Tuesday, 12 October 2010

Hangover Pilgrimage

Bit of a late start, unsurprisingly. Walked to nearest functioning U-Bahn station. Took train into Mitte.

Visited the odd new Holocaust Memorial (Denkmal für die ermordeten Jüden Europas) near the Brandenburger Tor. There's a video on YouTube. Then walked to the western side of the Gate, and made another short video for reasons which will be obvious if you watch it. It's on YouTube. Then I walked along to the the Soviet War Memorial on Strasse des 17 Juni, for reasons which ... oh for heaven's sake, just go to YouTube.

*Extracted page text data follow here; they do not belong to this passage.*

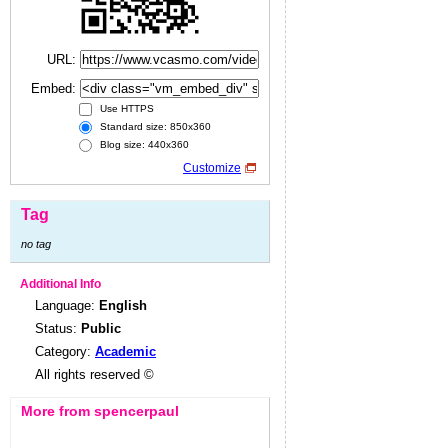
URL:
Embed:
Use HTTPS
Standard size: 850x360
Blog size: 440x360
Customize
Tag
no tag
Additional Info
Language:
English
Status:
Public
Category:
Academic
All rights reserved ©
More from spencerpaul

After a quiet few minutes sitting on a bench in the Tiergarten, I decided to go and find the Stasi Museum. I couldn't, but I did find some impressive Albert Speer Nazi-era architecture.

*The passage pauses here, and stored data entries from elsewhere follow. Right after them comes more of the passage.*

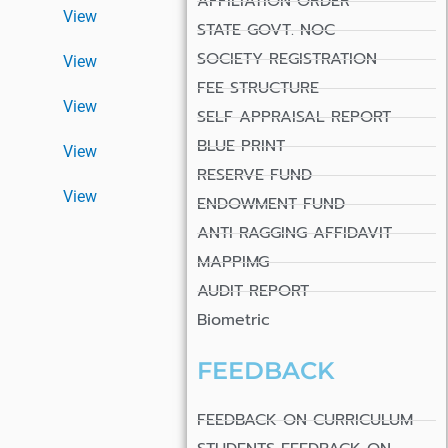
AFFILIATION ORDER
View
STATE GOVT. NOC
SOCIETY REGISTRATION
View
FEE STRUCTURE
View
SELF APPRAISAL REPORT
BLUE PRINT
View
RESERVE FUND
View
ENDOWMENT FUND
ANTI RAGGING AFFIDAVIT
MAPPIMG
AUDIT REPORT
Biometric
FEEDBACK
FEEDBACK ON CURRICULUM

Next plan was to go to Heinrich-Heine-Strasse. I could have walked, but I had a BVG (Berlin public transport system) ticket, and besides, it's quite a way. Remember, I'm still feeling delicate.

So I found the nearest U-Bahn, which is in Friedrichstrasse, and called Stadtmitte. Now when I was in Berlin back in the days of the Cold War this station, or at least the part of it on the line I was to take, south to Hallesches Tor, was closed. The line, you see, ran north-south from West Berlin, through a section of the East, back into West Berlin; if you travelled on this line, you were aware of dimly-lit stations at which the train slowed, but did not stop, and there were armed East German guards lurking in the shadows. All very creepy.

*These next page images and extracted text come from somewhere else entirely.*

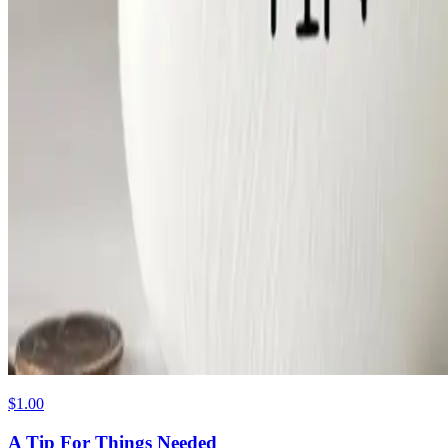
$1.00
A Tip For Things Needed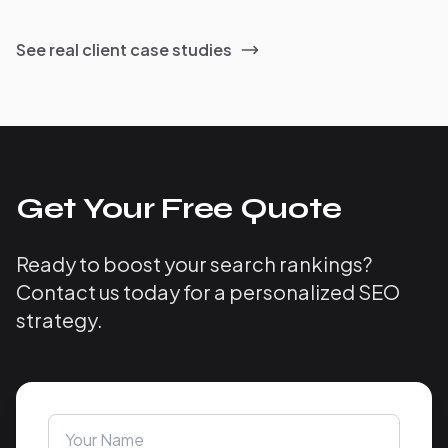
See real client case studies
Get Your Free Quote
Ready to boost your search rankings?
Contact us today for a personalized SEO
strategy.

Anyway, I was rather thirsty, and was looking for a shop selling bottled water. After some meandering, I found myself unexpectedly at the Gendarmenmarkt and the back of the block of flats in which my parents had lived. Having done this particular bit of nostalgia back in 2007, it hadn't been on th itinerary this time. Still, here's a picture looking along Leipzigerstrasse, with the front of the block in question just visible behind the trees on the left. It has been tarted up since 1990, but it used to look a lot like the blocks on the other side of the road: DDR-utilitarian.

[I'm really pissed off that everything I originally wrote beyond this point has been lost due to some sort of auto-save balls-up by blogger.com, so what follows is probably only half-remembered.]

I took the U-Bahn two stops southwards on line U6. Back in the day I'd walk through Checkpoint Charlie, invariably get on at the first station the other side, Kochstrasse, and change at Hallesches Tor, as I did today. Now a weird thing happened, as I walked up the steps at the end of the platform and headed towards line U1. The corridors, the orange wall tiles, even the old photographs on the walls, hadn't changed in thirty-two years. It freaked me a little.

The reason I wanted to go to Heinrich-Heine-Strasse will be apparent if you watch the appropriate video on YouTube. Essentially I was looking for a hospital at which I was wonderfully treated (an East German hospital, mind you) back in the winter of 1978. I'll tell you the story another time, since I've already typed it in loving detail once today ... grrrrr.